After taking this course students should:
- have a detailed understanding of the entire process mining spectrum and be able to relate process mining techniques to other analysis techniques (data mining, model checking, simulation, machine learning, etc.),
- understand the positioning of process mining in the context of data science, process management and "big data",
- be able to apply a range of process mining techniques and use tools such as RapidMiner, ProM, PM4Py, Disco and Celonis.
- be able to design analysis workflows and execute them on concrete practical datasets (e.g., using RapidMiner, PM4Py and/or ProM),
- be able to conduct experiments to investigate the influence of noise (infrequent/deviating behaviour) on the process mining results,
- be able to read formal descriptions of process mining techniques and reason about their properties,
- understand the intricate relation between observed behaviour (e.g., events logs in XES or MXML format) and modelled behaviour (e.g., Petri nets with an initial and final marking),
- understand and apply advanced process discovery techniques using language-based regions (ILP miner),
- be able to discuss all four conformance dimensions (replay fitness, precision, generalization, and simplicity), provide metrics for these dimensions, and apply conformance checking using models and logs,
- be able to reason about the strengths and weaknesses of existing process mining algorithms and critically evaluate new ones,
- understand and create alignments as a tool for conformance checking and other types of analysis that require the mapping of observed behaviour onto modelled behaviour,
- understand the limitations of process techniques in terms of computation time, memory use, and data requirements,
- be able to decompose large process mining problems (discovery and conformance checking) into smaller ones (using valid decompositions),
- understand the relation between the results of decomposed process mining and non-decomposed process mining (e.g., what properties are preserved and what guarantees can be given), and
- be able to conduct real-world process mining projects using real data and imprecise questions from stakeholders.
The following material will be distributed via RWTH Moodle:
- Reading material
- Exercises (+ Solutions)
- Example Data / process models
- Practice Exams
In the detailed planning, for each topic of the course, a selection of background reading is presented.
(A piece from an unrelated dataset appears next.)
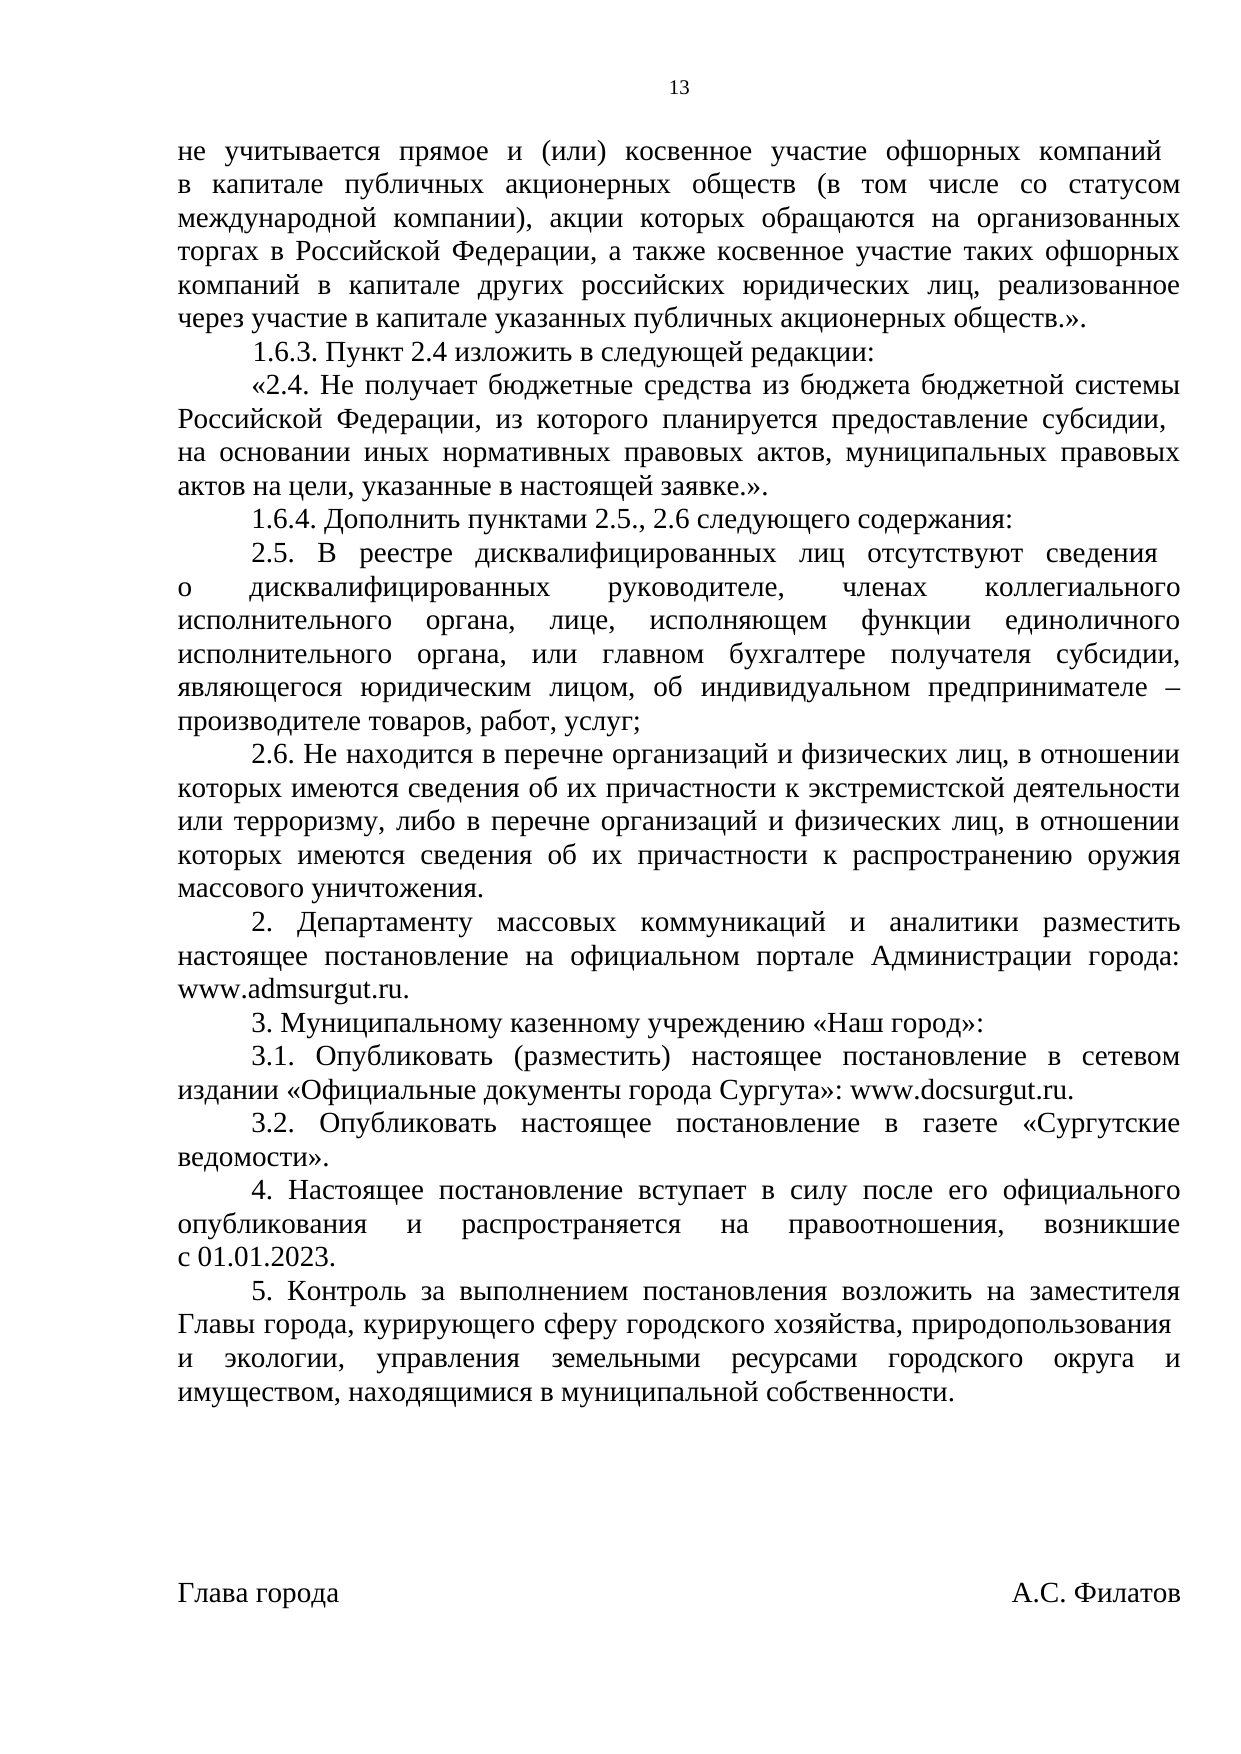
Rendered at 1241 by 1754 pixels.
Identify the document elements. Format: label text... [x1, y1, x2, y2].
In general, the textbook "W.M.P. van der Aalst. Process Mining: Data Science in Action. Springer-Verlag, Berlin, 2016" is advised as background information. It can be ordered via Springer, Amazon, or Bol. Another useful book is the textbook "Fundamentals of Business Process Management" by Dumas et al. Note that, you are encouraged to read the course’ papers before the respective lecture. This way you will get the most from the lecture and save time. Without at least attempting to read the paper, you will not see the challenging nature of the material until it is too late!
If you have any questions please use the lectures, instructions, and question hours (ad-hoc e-mails will not be answered). If you would like to be involved more in RWTH’s process mining/data science research, i.e. as performed by the PADS chair, use the breaks to approach the responsible lecturer, dr.ir. Sebastiaan J. van Zelst.